[Opening PROVIDED INFORMATION section]
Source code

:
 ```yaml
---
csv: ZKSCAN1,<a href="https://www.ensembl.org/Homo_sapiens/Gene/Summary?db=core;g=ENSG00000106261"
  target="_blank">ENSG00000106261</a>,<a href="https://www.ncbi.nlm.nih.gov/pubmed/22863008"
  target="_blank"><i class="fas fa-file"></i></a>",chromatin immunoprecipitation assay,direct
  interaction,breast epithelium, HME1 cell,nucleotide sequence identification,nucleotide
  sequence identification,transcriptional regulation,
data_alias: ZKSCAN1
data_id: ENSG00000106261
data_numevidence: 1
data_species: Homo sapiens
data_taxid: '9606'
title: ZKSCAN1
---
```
[Closing PROVIDED INFORMATION section]
[Opening PROVIDED INFORMATION section]
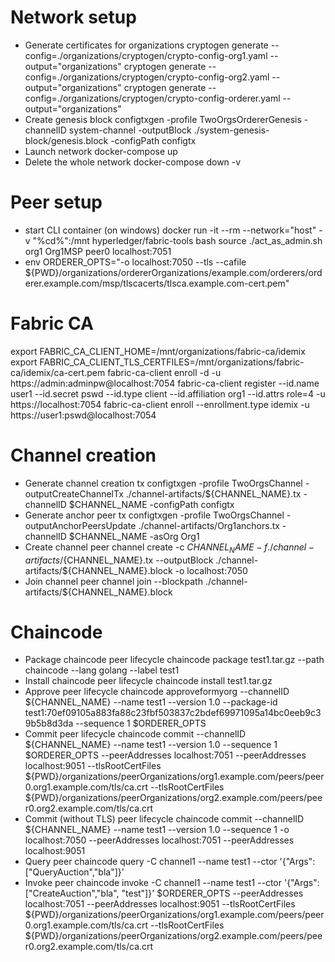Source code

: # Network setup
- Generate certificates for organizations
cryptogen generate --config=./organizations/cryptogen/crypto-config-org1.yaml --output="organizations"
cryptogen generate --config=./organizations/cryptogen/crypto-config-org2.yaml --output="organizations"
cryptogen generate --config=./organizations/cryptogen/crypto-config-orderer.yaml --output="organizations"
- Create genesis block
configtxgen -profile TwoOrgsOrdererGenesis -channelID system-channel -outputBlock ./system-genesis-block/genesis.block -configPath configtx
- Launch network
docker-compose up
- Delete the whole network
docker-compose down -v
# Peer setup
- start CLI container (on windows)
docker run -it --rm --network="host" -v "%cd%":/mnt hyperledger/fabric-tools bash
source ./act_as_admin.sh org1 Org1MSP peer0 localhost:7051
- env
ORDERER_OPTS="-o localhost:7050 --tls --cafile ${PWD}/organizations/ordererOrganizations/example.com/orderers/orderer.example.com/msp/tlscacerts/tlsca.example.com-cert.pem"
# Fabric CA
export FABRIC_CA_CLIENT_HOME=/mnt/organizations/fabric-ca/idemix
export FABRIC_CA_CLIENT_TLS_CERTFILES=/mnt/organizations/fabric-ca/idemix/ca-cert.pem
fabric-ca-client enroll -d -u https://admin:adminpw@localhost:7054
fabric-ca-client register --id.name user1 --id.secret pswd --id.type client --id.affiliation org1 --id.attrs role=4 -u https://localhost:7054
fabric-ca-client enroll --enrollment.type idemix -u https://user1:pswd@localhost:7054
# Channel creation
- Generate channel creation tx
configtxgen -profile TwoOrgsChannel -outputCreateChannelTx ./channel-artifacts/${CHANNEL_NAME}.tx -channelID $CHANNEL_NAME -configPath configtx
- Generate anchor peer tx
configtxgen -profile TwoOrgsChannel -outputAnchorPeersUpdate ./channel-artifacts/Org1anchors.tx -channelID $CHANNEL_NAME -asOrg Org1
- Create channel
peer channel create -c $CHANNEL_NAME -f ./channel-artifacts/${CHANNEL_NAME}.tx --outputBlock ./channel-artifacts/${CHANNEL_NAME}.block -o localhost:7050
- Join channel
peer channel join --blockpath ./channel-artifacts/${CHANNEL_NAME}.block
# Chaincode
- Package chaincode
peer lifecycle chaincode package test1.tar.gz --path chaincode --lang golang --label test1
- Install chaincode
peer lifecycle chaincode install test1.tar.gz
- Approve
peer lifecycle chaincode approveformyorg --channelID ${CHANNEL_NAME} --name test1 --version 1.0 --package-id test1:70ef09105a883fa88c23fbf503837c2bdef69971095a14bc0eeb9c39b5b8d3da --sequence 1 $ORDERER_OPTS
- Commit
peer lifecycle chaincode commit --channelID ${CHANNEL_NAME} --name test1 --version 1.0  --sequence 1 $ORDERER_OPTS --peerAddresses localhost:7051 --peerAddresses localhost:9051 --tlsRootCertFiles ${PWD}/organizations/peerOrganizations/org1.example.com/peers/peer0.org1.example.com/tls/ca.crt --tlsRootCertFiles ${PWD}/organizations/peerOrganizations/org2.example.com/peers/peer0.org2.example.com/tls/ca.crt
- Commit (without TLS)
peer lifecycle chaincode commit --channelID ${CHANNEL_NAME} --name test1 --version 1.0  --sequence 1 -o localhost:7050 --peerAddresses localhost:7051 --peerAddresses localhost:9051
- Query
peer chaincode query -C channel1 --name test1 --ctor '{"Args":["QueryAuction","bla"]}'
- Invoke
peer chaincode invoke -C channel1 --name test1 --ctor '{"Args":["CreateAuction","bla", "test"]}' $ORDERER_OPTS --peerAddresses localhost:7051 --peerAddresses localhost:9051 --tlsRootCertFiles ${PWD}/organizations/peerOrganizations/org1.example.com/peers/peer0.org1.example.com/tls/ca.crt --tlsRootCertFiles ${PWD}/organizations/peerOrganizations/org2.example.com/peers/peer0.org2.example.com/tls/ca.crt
[Closing PROVIDED INFORMATION section]
Every line of the listing that includes "profile" must be shown.

configtxgen -profile TwoOrgsOrdererGenesis -channelID system-channel -outputBlock ./system-genesis-block/genesis.block -configPath configtx
configtxgen -profile TwoOrgsChannel -outputCreateChannelTx ./channel-artifacts/${CHANNEL_NAME}.tx -channelID $CHANNEL_NAME -configPath configtx
configtxgen -profile TwoOrgsChannel -outputAnchorPeersUpdate ./channel-artifacts/Org1anchors.tx -channelID $CHANNEL_NAME -asOrg Org1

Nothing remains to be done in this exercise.